Gold has been a disaster lately, with the past few days seeing some large selling take over in this shiny metal market. I wrote about gold hitting resistance the day after gold ($GLD) peaked back in March and more recently last week I highlighted the triangle pattern that was forming on the daily gold chart with momentum hitting previous resistance. So where does gold stand now?
With the recent increase in weakness for gold ($GC_F) I wanted to show one bright spot that may be developing, at least compared to oil. Below is a chart of the relative performance between gold and crude oil ($CL_F). As a reminder, when the green line is rising we know that gold is outperforming oil. That could mean gold is rising more or gold is falling less than oil, it doesn’t mean gold prices will start rising – this is just looking at the ratio between the two commodities.

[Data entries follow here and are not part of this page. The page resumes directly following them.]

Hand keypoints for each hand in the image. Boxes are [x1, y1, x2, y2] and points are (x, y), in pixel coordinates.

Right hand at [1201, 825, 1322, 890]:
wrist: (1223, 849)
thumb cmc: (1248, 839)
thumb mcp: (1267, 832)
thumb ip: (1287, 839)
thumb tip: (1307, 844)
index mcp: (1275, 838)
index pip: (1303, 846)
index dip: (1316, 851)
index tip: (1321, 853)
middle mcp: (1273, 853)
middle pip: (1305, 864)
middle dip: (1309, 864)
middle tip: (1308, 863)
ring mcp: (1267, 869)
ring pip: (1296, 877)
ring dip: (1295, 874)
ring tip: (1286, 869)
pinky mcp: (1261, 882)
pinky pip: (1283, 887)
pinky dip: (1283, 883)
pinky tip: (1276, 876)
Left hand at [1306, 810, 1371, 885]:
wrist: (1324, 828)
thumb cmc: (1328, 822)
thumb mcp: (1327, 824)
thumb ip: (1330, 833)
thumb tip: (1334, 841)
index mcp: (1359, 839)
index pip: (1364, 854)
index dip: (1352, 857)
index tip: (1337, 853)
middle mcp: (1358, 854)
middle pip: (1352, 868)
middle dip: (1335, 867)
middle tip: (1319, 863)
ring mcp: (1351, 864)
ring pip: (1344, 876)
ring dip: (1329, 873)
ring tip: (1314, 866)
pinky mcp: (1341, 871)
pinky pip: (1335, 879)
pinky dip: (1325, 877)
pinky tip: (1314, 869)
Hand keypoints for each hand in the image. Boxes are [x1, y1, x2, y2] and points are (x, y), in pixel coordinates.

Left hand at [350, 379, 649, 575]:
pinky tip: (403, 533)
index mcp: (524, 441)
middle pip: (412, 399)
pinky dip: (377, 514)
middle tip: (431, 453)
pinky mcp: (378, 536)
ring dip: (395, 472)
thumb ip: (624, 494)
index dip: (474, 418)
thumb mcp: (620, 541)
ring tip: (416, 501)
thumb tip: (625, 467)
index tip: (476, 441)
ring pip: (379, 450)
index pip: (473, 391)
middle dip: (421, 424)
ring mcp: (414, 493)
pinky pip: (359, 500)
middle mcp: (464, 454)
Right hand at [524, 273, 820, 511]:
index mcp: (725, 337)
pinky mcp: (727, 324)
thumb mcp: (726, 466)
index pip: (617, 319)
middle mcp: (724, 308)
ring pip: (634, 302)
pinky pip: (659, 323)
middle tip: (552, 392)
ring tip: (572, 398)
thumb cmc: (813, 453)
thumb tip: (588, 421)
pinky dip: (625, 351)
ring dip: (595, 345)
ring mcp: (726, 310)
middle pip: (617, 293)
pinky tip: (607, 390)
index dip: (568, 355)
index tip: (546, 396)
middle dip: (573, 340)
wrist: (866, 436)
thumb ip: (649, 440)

The ratio right now is testing previous support going back to 2013. In late December and in August and September of last year we saw the ratio between gold and crude oil bottom around the 12.2 level. We also can see that the Relative Strength Index (RSI) as shown in the bottom panel just kissed the ‘oversold’ 30 level. Back in August ’13 we saw the RSI spend some time under 30 before seeing a shift in relative performance. However, if we go back further we can see that sometimes we just see a day or two of being ‘oversold’ in momentum before a trend change occurs in the ratio.
So with the relative performance ratio between gold and oil testing support and momentum being nearly ‘oversold’ its possible we see a shift in relative performance to begin favoring gold. We’ll see.